The rationale in Stirone was applied by the Fifth Circuit in United States v. Salinas, 654 F.2d 319 (5th Cir. 1981). Salinas is binding authority here. In Salinas, the indictment charged that the defendant aided and abetted a bank's president, Louis Woodul, in misapplying bank funds in connection with a loan. Id. at 322. The evidence at trial showed that it was the bank's vice president, James Nance—not Woodul—who authorized the loan and misapplied bank funds. Id. at 323. The evidence showed that the defendant aided and abetted Nance. Even though the indictment alleged only Woodul misapplied funds, the trial court instructed the jury that the evidence must show that the person who authorized the loan was "an officer, director or employee of the bank." Id. The Salinas court found the instruction inconsistent with the indictment, stating:
Salinas was decided on August 24, 1981, and is binding on this Court. Bonner, 661 F.2d at 1209 (adopting as precedent decisions of the former Fifth Circuit rendered prior to October 1, 1981).
[b]y allowing the jury to convict if it found that the principal whom Salinas aided and abetted was an officer, director, employee, or agent of the bank when the indictment only charged him with aiding and abetting a specific individual, Woodul, the trial judge modified an essential element of the offense . . . The trial court's instructions in effect expanded the indictment to include other individuals not named in the indictment (i.e., Nance). The grand jury could have named Nance. It could have charged "unnamed principals." It chose not to do so. Although it may be difficult to imagine that the identity of the principal involved would have had any effect on the grand jury's decision to return an indictment, the Supreme Court has cautioned against speculating as to what a grand jury would have done.Id. at 324 (citations omitted). In reversing the defendant's conviction, the Salinas court explained further that "[t]he indictment said in effect that Woodul stole and that the [defendant] helped. Once it is shown that the named principal did not steal, it begins to look like the [defendant] was convicted of a crime different from that of which he was accused." Id. at 325.
Similarly, in United States v. Keller, the Eleventh Circuit found the indictment in that case was constructively amended because the indictment charged a conspiracy between two specific individuals, but the district court allowed the jury to convict if it found that the defendant conspired to commit the crime with anyone. 916 F.2d at 634. The Eleventh Circuit held: "where the indictment specifically alleges that only two individuals conspired, and contains no language indicating that there were unnamed or unknown conspirators, we believe that an essential element of the offense is the identity of the individuals who agreed." Id.
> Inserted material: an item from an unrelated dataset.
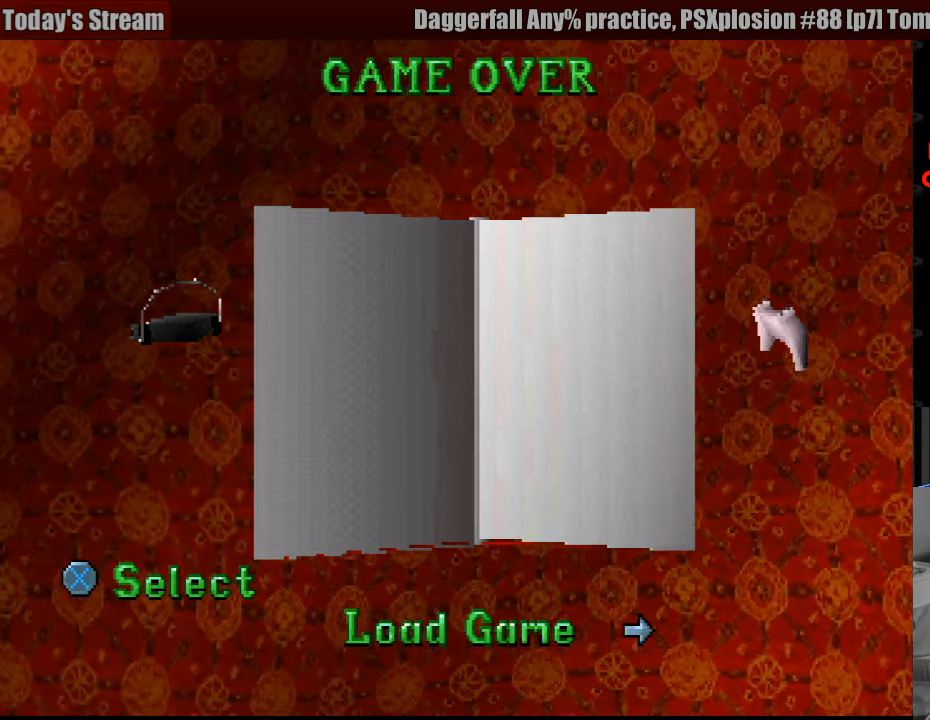
{"buttons": [], "events": [[100, "CROSS", "down"], [200, "CROSS", "up"]]}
Although a constructive amendment typically occurs in the context of a jury trial, the Eleventh Circuit has considered whether a defendant may be convicted on elements outside of an indictment based on facts admitted at a plea hearing. See Evans v. United States, 218 F. App'x 924, 926 (11th Cir. 2007) (finding no constructive amendment where defendant pleaded guilty to attempt to possess with the intent to distribute cocaine where facts adduced at plea hearing indicated that the substance at issue was in fact chalk); United States v. Padilla, 561 F. App'x 890, 891 (11th Cir. 2014) (analyzing whether judgment after plea hearing impermissibly amended indictment by listing a different subsection of the offense); Marquez-Silva v. United States, No. 8:07-CV-57-T-30-TBM, 2007 WL 1725203, at *1 (M.D. Fla. June 14, 2007) (analyzing whether sentence resulting from guilty plea based on an amount of drugs greater than that presented in the indictment is a constructive amendment); see also United States v. Bastian, 770 F.3d 212, 220 (2d Cir. 2014) ("While a constructive amendment typically contemplates a jury trial, we have also recognized the challenge in the context of a guilty plea that, by its terms, amends the charges brought by the indictment."); United States v. Tello, 687 F.3d 785, 791 (7th Cir. 2012); United States v. Iacaboni, 363 F.3d 1, 7 (1st Cir. 2004).
This holding has been followed by our circuit in other cases. In United States v. Nunnally, the court held: "where the indictment alleges that only two people were involved in a conspiracy and does not contain language indicating that the conspiracy involved unnamed 'other' participants, in order to convict the jury must specifically conclude that the two named defendants conspired together." 249 F. App'x 776, 778 (11th Cir. 2007) (citing Keller, 916 F.2d at 634-36).
Count One of the indictment charges Philpot with a Hobbs Act robbery. The indictment is specific. It alleges that Philpot and Reese "aided and abetted by each other, did knowingly obstruct, delay, and affect commerce and the movement of articles and commodities in such commerce, by robbery, . . . in that [Philpot and Reese] did unlawfully take and obtain property . . . belonging to Waffle House, located at 4278 Lavista Road, Tucker, Georgia, a business then engaged in interstate commerce, from the presence of an employee of the business, by means of actual and threatened force, violence and fear of injury." ([1]). Count One simply alleges that Philpot and Reese committed the robbery "aided and abetted by each other." (Id.). The count does not allege, specifically or generally, that anyone else was involved in the robbery. Under the plain language of the charge, it was alleged that Philpot either committed the robbery himself, or aided and abetted Reese in its commission. Philpot at his change of plea hearing disagreed that he and Reese committed the robbery alone. He was adamant that he and Reese were involved but stayed in Philpot's car, that he was only the driver, and that "Bear" and "Darrius" entered the Waffle House to rob it.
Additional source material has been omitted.